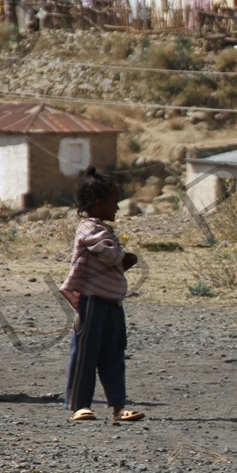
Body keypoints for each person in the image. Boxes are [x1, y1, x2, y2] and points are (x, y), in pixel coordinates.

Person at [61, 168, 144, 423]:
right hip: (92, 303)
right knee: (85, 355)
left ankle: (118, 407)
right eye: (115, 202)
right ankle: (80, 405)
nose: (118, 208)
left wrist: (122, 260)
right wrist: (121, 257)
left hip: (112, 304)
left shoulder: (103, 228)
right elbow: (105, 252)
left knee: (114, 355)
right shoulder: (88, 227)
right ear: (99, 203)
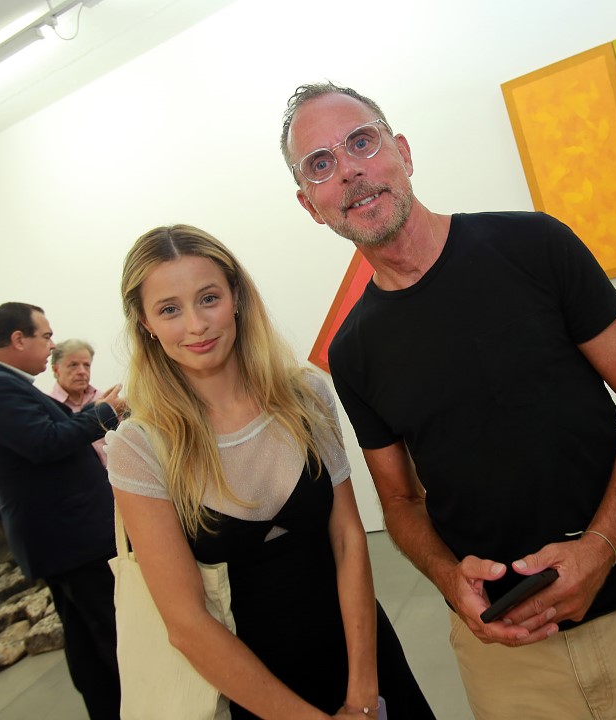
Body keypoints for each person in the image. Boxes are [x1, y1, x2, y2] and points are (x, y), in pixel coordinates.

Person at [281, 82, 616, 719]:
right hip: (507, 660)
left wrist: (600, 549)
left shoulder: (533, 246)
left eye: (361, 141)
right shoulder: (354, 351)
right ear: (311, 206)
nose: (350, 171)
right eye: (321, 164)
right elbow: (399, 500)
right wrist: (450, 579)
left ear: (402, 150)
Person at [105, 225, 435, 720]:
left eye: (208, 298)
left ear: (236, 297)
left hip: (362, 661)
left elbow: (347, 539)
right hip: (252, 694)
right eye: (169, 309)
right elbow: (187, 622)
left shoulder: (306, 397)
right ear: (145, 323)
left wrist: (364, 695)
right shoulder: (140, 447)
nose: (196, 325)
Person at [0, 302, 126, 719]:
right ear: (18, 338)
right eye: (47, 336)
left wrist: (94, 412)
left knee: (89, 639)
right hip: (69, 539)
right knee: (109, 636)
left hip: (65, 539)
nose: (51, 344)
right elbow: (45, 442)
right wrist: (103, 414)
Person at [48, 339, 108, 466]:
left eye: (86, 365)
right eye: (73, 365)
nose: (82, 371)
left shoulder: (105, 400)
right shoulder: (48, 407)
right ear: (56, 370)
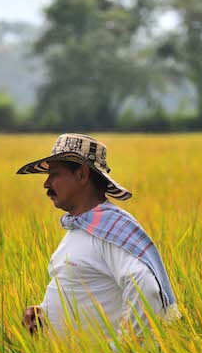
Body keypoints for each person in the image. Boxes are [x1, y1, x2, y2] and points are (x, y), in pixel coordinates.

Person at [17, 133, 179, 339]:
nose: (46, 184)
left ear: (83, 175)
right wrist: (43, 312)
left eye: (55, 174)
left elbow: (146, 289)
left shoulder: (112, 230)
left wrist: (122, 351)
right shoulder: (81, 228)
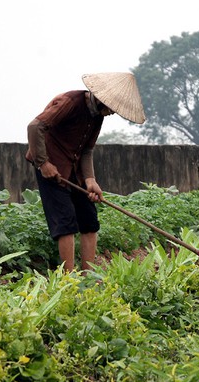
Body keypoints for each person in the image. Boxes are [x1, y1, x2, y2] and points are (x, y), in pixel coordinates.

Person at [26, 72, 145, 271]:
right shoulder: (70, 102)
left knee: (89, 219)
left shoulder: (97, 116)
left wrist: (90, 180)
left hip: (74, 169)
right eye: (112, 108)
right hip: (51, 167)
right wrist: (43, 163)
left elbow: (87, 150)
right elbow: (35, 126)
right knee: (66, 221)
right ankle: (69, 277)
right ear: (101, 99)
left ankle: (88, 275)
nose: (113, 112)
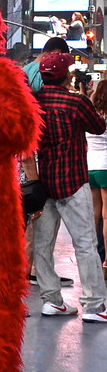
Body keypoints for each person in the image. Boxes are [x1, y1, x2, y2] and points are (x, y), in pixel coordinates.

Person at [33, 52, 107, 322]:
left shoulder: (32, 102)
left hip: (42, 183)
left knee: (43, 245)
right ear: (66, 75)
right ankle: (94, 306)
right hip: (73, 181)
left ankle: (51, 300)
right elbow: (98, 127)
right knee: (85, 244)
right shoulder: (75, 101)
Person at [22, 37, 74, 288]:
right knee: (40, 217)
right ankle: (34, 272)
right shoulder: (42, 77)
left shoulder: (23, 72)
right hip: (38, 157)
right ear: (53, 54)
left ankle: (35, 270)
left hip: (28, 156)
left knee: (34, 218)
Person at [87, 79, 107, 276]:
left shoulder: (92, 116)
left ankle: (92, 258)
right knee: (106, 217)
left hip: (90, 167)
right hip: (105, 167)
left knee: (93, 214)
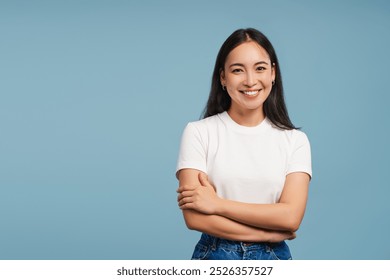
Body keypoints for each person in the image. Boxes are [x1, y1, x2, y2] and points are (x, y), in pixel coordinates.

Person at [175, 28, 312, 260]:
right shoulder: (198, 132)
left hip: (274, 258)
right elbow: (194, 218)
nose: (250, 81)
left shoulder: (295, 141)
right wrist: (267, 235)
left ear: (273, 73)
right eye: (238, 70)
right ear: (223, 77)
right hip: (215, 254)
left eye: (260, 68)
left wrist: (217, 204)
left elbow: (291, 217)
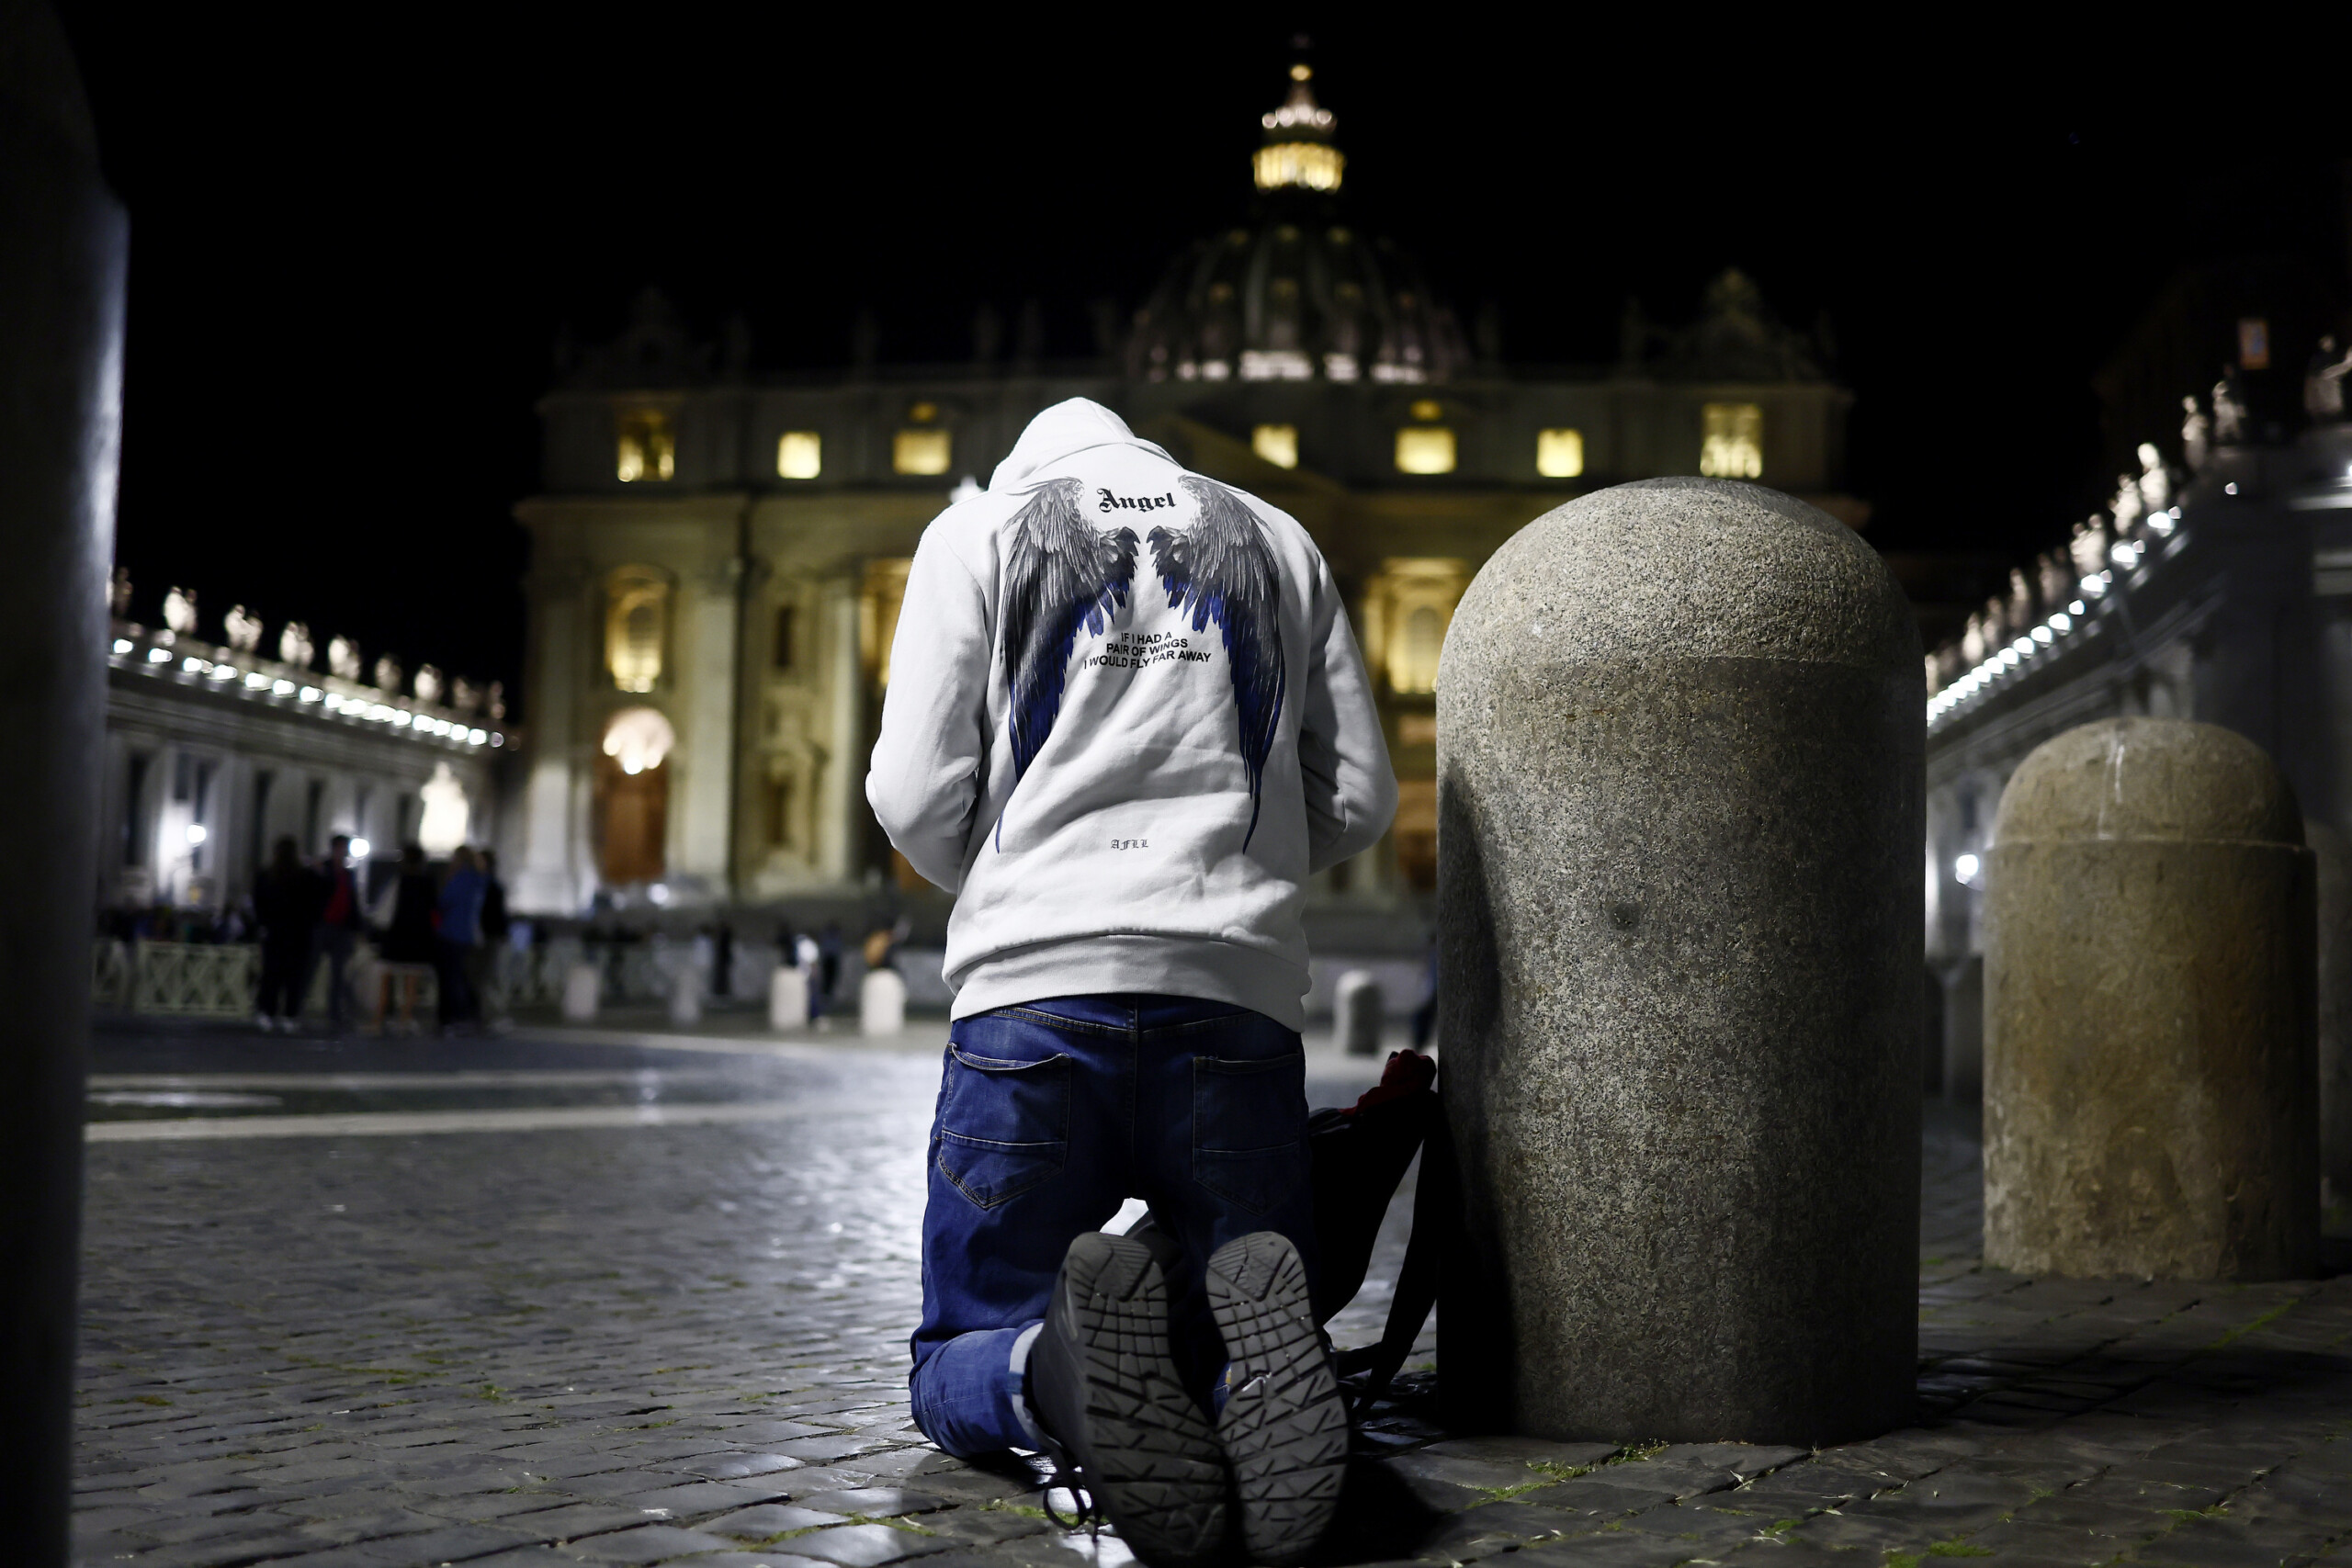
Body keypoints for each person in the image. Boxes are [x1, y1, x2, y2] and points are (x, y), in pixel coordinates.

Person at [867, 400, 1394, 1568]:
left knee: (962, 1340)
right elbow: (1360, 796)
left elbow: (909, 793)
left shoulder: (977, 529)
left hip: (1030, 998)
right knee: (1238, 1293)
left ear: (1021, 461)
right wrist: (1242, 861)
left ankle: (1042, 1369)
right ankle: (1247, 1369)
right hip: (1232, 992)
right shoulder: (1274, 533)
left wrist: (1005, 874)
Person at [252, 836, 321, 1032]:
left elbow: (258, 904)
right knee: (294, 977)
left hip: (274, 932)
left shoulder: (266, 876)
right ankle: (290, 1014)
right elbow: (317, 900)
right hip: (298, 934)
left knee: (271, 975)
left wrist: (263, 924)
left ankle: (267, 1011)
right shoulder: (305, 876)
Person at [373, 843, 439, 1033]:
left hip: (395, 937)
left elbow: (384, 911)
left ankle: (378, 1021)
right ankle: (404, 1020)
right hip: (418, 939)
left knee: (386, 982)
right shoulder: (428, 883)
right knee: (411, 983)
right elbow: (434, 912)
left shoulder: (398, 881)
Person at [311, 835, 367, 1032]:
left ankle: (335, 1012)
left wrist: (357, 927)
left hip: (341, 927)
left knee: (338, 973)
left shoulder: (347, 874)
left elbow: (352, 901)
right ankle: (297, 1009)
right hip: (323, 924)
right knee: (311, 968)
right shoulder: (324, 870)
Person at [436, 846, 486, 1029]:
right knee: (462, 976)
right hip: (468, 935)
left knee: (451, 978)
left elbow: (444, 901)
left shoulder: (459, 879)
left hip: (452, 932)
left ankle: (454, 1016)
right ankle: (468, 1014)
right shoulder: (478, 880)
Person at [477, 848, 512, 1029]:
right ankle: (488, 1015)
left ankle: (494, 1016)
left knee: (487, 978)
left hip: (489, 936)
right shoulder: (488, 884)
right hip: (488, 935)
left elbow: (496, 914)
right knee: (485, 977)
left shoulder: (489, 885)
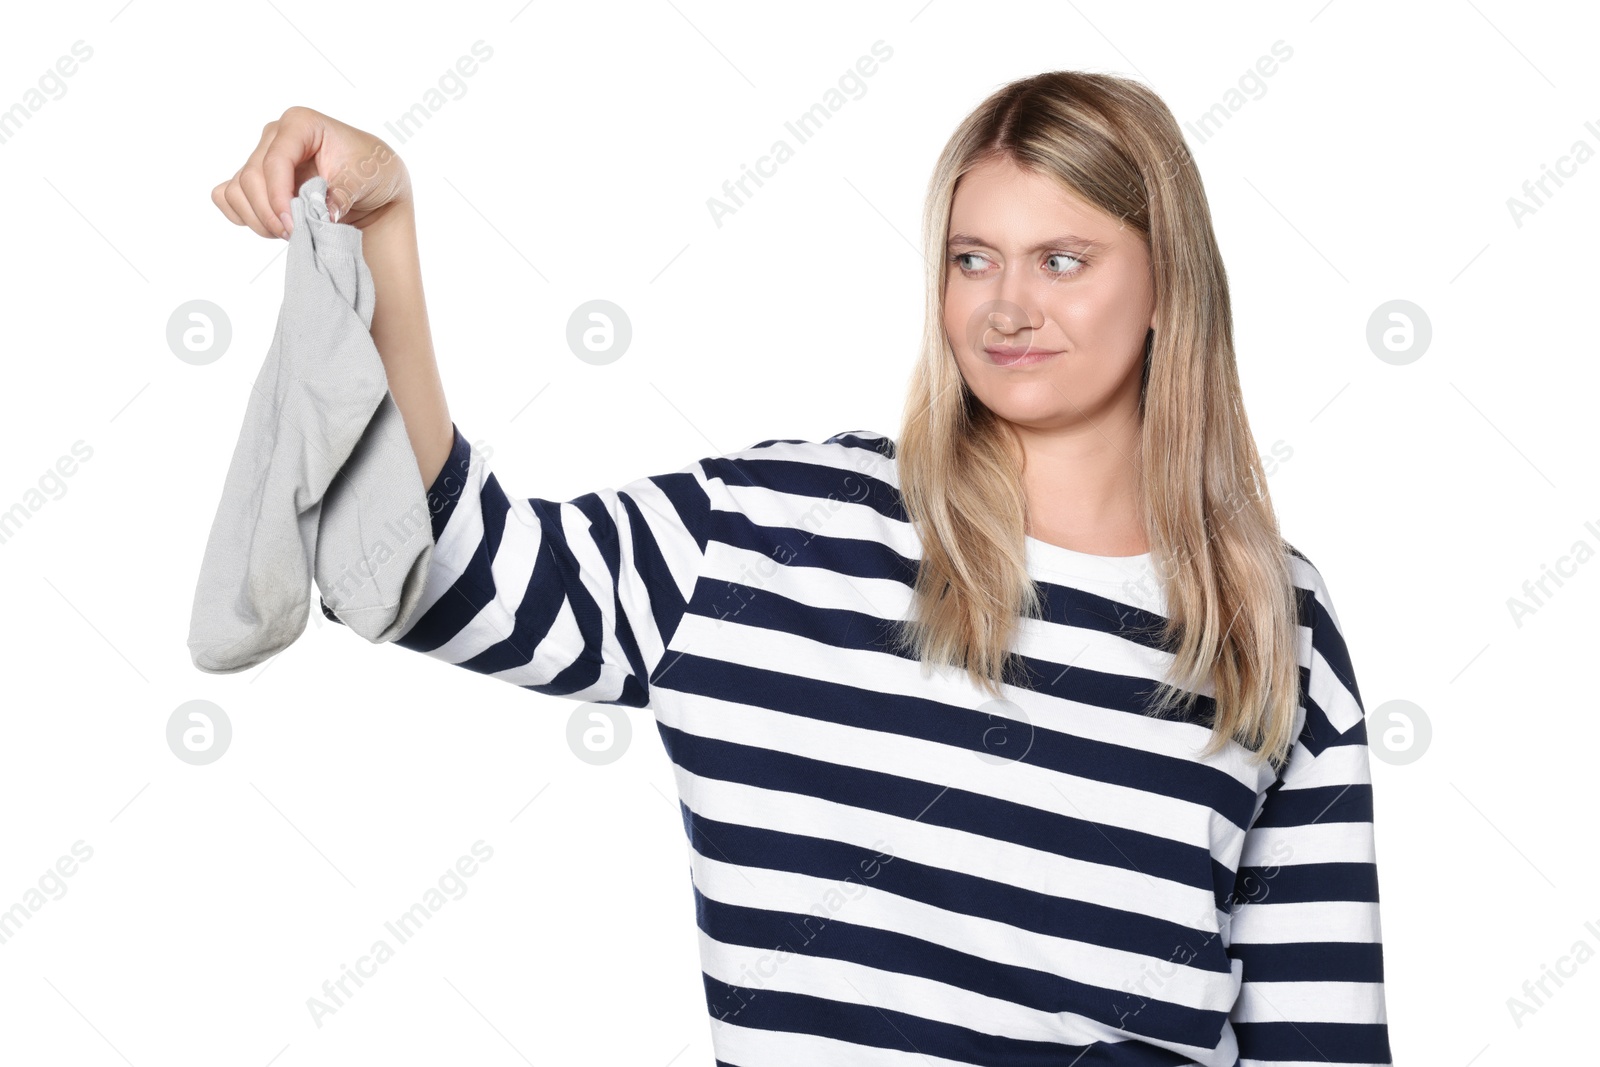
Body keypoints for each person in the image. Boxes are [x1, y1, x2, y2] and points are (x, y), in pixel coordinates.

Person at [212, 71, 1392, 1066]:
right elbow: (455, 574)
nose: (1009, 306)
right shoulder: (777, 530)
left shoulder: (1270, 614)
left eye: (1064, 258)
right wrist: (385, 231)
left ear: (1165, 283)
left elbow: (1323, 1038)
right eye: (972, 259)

──────────────────────────────

## Problem to solve
Go through the entries above and report each line with the string "nose" in it.

## Solution to the exercise
nose: (118, 208)
nose: (350, 171)
nose: (196, 325)
nose: (51, 344)
nose: (82, 371)
nose: (46, 184)
nose: (113, 112)
nose: (250, 81)
nose: (1009, 306)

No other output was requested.